(Work instruction 1): Copy the office-supply scam article from "In the California" up to and including "and cleaning products.", with "consumers" renamed "customers" throughout.
(Work instruction 2):
Answer these questions from the office-supply scam article:
(a) Who is the director of the FTC's Bureau of Consumer Protection?
(b) In which two states are the companies whose assets were frozen based?
(c) In what city is Telestar Consulting Inc. based?
(Work instruction 3): Please carry on the office-supply scam article past its final sentence.

(Extract):

If you run a small business or nonprofit organization, you already know it’s tough out there. Besides working in a tough economic environment, charities and small businesses find themselves having to look for ways to save a buck every way they can. Unfortunately, that can make them targets of scammers, promising amazing deals that never pan out or even trying to collect money for orders that were never made.
This week, federal regulators announced they’d put a stop to an office-supply scam that allegedly swindled child care centers, educational institutions, churches, hospitals and other nonprofits by calling them and tricking them into paying for overpriced supplies they never ordered.
The Federal Trade Commission got federal courts to freeze the assets of several companies based in Maryland and California that are accused of using a variety of tactics to get companies on the hook for unordered merchandise. The agency announced the action in a news release this week.
“The defendants lied to small businesses, charities and churches to get them to pay for overpriced supplies they didn’t order,” said Jessica Rich, director of the FTC’s Bureau of Consumer Protection. “That’s not only shameful, it’s also illegal.”
In the California case, Beverly Hills-based Telestar Consulting Inc. (also doing business as Kleritec and United Business Supply, and Karl Wesley Angel) allegedly used a variety of tactics to persuade consumers to pay for unordered merchandise. For example, the FTC alleges the defendants called the consumers to offer supposed deals on, or free samples of, items like art supplies and cleaning products.
They also asked consumers to accept an additional shipment by falsely calling it a ‘backorder’ that was supposedly part of an order the consumer had already paid for, and then billed them for the so-called ‘backorder,’” noted the FTC. In other instances, the defendants claimed consumers had agreed to multiple shipments, when at most they had agreed to only one shipment. In addition, in instances in which consumers agreed to make a purchase, the defendants allegedly failed to disclose the total cost and quantity of goods, and the terms of the sale.

(Data supplied):
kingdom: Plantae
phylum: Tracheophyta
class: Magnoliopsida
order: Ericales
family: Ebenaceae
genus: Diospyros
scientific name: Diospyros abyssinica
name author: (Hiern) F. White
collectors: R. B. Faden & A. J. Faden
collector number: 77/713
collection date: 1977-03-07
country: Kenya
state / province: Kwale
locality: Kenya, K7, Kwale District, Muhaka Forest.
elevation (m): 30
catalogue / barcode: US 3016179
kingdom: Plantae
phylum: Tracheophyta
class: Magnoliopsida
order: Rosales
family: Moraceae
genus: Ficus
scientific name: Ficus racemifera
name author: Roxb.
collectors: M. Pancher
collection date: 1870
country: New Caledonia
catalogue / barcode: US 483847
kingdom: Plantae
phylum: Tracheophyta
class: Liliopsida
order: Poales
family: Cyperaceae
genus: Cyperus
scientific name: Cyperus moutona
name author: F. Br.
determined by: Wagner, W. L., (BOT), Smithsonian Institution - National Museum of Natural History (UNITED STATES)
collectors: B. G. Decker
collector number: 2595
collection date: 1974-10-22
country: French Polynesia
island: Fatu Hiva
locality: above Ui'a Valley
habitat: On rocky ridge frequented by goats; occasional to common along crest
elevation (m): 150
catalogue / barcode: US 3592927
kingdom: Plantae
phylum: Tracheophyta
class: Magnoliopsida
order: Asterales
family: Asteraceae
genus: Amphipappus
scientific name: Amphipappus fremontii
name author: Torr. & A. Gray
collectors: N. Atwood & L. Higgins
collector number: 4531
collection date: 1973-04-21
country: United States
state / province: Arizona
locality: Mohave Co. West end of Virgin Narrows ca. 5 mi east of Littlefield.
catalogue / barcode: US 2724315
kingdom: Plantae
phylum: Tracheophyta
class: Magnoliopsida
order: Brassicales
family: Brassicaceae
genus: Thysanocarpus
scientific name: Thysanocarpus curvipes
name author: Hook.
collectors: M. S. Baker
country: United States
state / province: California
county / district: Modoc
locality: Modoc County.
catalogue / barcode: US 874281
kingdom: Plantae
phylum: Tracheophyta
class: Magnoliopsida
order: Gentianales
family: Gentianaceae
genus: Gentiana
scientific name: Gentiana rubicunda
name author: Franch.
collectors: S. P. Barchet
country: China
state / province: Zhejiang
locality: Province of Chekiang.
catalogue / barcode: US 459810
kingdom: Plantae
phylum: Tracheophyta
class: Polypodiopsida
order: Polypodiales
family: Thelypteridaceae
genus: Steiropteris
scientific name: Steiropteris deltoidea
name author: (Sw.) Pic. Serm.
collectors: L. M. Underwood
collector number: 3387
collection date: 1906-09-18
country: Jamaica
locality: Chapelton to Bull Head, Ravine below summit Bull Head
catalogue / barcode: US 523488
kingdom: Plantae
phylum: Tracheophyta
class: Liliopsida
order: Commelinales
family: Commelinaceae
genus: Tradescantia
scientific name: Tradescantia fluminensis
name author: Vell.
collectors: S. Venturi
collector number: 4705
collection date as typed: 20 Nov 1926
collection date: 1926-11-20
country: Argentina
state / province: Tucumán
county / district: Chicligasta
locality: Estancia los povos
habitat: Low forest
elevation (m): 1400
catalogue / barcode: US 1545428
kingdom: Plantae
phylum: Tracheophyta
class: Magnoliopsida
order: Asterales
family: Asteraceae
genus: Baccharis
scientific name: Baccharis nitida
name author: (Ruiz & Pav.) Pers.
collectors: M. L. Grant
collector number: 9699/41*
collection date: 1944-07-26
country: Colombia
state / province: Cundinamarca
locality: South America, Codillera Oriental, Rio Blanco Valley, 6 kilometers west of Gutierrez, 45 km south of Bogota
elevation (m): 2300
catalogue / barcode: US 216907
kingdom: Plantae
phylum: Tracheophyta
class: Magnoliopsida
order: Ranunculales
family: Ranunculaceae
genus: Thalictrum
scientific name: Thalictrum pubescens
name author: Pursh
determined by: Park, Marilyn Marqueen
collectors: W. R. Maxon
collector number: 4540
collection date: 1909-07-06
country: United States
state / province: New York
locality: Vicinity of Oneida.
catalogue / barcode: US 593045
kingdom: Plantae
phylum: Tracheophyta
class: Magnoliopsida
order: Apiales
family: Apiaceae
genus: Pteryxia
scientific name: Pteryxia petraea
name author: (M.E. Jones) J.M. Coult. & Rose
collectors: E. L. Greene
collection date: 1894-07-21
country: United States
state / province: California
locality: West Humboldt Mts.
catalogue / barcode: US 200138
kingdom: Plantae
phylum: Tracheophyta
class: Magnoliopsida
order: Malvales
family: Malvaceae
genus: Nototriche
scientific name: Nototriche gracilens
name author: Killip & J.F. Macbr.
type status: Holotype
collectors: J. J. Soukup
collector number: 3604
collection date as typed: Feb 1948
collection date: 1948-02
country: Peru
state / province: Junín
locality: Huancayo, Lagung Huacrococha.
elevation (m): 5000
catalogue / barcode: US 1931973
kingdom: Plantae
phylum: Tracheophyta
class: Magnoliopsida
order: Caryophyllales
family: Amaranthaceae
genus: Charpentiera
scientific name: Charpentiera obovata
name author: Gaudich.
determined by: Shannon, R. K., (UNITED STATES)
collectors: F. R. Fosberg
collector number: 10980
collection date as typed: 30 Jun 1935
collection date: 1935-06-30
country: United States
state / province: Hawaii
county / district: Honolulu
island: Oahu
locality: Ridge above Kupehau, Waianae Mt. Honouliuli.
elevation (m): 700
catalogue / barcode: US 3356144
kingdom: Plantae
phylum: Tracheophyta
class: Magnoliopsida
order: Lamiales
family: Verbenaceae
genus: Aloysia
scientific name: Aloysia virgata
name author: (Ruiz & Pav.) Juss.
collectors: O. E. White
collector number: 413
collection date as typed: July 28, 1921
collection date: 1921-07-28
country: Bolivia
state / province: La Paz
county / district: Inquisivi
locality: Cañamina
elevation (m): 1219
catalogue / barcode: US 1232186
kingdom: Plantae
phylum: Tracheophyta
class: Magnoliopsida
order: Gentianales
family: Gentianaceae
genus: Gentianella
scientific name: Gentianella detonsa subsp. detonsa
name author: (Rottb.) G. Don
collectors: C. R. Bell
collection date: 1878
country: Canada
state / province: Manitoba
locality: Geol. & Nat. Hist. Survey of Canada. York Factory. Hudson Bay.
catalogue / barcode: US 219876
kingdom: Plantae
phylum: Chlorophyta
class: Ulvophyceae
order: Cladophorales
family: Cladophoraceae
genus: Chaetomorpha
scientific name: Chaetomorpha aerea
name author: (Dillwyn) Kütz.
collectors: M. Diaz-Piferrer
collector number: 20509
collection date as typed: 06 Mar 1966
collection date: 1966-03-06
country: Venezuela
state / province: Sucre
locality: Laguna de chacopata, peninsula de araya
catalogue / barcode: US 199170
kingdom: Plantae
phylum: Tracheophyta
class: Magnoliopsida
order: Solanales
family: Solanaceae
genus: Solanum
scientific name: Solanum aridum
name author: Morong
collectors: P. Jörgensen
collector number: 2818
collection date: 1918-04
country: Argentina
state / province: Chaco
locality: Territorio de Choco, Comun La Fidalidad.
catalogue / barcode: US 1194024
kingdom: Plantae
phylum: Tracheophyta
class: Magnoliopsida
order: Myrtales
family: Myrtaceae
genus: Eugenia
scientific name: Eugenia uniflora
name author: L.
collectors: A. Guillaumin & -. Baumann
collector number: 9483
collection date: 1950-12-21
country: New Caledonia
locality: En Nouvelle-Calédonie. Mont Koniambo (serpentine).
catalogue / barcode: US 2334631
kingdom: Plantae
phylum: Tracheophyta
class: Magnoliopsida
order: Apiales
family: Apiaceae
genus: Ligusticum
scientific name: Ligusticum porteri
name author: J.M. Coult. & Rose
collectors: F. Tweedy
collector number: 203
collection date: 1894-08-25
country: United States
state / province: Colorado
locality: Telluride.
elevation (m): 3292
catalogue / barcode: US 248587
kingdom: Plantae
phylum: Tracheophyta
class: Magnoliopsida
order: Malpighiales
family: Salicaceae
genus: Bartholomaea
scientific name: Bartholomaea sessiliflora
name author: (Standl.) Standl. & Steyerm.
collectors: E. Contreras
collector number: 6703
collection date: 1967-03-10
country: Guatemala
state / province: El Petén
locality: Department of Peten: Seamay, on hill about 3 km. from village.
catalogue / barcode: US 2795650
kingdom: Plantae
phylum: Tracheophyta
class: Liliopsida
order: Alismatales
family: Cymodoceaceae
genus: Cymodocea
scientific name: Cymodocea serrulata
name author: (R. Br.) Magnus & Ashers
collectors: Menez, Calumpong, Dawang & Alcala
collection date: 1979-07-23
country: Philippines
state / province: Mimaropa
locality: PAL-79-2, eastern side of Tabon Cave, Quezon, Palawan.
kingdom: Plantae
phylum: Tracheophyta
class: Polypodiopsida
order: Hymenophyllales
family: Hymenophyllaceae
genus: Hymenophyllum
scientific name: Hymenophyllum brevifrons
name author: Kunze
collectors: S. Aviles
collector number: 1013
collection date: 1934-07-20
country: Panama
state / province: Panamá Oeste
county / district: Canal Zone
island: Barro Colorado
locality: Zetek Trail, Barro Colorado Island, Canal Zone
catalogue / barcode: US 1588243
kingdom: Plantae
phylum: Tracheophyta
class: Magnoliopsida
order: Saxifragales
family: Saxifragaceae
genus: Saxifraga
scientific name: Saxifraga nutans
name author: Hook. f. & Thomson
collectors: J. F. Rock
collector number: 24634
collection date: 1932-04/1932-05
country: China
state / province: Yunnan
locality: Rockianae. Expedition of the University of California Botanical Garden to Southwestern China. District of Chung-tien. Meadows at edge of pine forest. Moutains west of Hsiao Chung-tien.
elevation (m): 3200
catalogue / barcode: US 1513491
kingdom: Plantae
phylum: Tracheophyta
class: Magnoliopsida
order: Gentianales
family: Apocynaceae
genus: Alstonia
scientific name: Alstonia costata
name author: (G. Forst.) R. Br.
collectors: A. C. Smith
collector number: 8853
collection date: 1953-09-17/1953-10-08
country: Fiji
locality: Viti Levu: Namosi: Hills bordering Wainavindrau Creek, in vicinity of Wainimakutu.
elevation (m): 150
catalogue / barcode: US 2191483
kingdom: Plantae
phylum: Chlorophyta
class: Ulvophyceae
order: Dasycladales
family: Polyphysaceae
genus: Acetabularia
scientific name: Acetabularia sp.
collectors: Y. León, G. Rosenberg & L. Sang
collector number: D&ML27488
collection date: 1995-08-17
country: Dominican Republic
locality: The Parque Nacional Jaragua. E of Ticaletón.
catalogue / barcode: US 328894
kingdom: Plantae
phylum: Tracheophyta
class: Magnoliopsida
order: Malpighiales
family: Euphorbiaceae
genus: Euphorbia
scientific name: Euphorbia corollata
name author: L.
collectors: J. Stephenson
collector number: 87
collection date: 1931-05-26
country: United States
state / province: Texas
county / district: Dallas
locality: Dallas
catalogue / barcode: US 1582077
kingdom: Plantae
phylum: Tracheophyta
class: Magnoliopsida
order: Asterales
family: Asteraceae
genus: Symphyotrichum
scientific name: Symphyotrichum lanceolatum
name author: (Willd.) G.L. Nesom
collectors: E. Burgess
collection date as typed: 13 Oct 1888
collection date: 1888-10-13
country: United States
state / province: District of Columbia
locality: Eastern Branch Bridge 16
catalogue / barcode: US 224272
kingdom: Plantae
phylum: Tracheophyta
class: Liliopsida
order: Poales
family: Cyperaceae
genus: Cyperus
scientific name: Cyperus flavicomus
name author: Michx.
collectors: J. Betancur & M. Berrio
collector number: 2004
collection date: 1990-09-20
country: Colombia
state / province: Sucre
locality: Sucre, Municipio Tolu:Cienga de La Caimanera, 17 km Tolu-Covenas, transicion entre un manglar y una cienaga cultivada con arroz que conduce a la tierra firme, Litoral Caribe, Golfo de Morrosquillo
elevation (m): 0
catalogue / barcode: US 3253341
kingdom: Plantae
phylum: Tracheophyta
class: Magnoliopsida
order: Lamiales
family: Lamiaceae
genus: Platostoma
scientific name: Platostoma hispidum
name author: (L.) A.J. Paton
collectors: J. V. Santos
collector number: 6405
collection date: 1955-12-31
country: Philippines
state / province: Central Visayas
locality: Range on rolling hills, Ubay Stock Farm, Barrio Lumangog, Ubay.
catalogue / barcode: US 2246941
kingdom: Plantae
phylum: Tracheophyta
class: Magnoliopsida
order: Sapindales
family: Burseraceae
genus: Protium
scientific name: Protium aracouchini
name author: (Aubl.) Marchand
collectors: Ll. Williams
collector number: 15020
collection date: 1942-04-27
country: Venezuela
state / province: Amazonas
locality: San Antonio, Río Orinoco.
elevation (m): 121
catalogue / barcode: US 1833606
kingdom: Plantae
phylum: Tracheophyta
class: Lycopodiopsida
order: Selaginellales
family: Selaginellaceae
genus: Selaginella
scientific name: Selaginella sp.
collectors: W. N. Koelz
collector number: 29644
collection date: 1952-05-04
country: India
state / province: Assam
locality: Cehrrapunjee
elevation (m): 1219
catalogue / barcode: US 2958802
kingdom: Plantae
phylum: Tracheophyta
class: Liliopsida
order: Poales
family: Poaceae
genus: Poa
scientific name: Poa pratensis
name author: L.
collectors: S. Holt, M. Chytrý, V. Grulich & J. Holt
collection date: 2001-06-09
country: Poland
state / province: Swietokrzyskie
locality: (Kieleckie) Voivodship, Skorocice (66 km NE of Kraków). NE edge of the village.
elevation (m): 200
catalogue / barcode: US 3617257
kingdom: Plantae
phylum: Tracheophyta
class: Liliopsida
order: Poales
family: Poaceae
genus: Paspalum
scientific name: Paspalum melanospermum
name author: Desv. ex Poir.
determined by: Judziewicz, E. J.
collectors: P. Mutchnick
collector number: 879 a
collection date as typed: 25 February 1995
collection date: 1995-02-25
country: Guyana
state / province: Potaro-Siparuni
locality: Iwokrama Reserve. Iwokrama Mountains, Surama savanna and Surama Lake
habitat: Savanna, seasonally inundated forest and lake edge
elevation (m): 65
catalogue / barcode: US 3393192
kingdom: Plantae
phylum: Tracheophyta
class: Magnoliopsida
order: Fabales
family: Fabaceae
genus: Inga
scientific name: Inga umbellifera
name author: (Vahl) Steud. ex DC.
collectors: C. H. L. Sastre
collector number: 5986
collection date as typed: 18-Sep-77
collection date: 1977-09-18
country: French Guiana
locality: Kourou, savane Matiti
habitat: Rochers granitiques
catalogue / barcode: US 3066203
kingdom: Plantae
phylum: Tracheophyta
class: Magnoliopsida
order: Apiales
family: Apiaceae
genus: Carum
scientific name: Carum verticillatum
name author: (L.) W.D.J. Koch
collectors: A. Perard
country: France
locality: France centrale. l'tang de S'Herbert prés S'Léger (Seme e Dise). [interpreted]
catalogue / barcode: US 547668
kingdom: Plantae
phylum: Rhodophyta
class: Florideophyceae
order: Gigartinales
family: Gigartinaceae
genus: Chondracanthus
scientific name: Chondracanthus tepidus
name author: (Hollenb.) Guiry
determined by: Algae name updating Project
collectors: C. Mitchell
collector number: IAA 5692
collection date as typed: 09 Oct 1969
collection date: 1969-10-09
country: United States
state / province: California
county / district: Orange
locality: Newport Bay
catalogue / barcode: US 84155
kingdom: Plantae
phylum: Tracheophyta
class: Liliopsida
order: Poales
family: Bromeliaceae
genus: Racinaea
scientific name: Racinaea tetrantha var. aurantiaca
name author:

(Answer space 1):
In the California case, Beverly Hills-based Telestar Consulting Inc. (also doing business as Kleritec and United Business Supply, and Karl Wesley Angel) allegedly used a variety of tactics to persuade customers to pay for unordered merchandise. For example, the FTC alleges the defendants called the customers to offer supposed deals on, or free samples of, items like art supplies and cleaning products.

(Answer space 2):
(a) Jessica Rich
(b) Maryland and California
(c) Beverly Hills

(Answer space 3):
If the invoices were ignored or not paid promptly, the companies allegedly threatened to send the organizations to collections agencies. “Consumers who paid under a mistaken belief that they had to do so — some paid thousands of dollars more than what they were legally obligated to pay — often received more unordered merchandise and bills for payment,” the release noted.
In the Maryland case, the FTC charged six companies and three individuals around a scheme involving light bulbs and cleaning supplies. The scheme allegedly hired telemarketers who “falsely indicated that they had done business with the consumers earlier and that they were offering a free sample or catalog, without properly disclosing that they were making a sales call.”
The scheme allegedly relied on the fact the person ordering merchandise and the person processing invoices didn’t know what the other was doing. If invoices were paid, the company received future shipments of unordered merchandise.
This type of scheme is successful for several reasons. For one, many people believe unordered merchandise must be paid for (the law says that, in most cases, you don’t have to pay for anything you didn’t order). Secondly, scams use smooth-talking telemarketers, who trick people (on a recorded call) into answering “yes” to an unrelated question, doctoring the recording and using it as evidence the order was made. And finally, there is often a lack of good communication between those making purchases and those paying the invoices.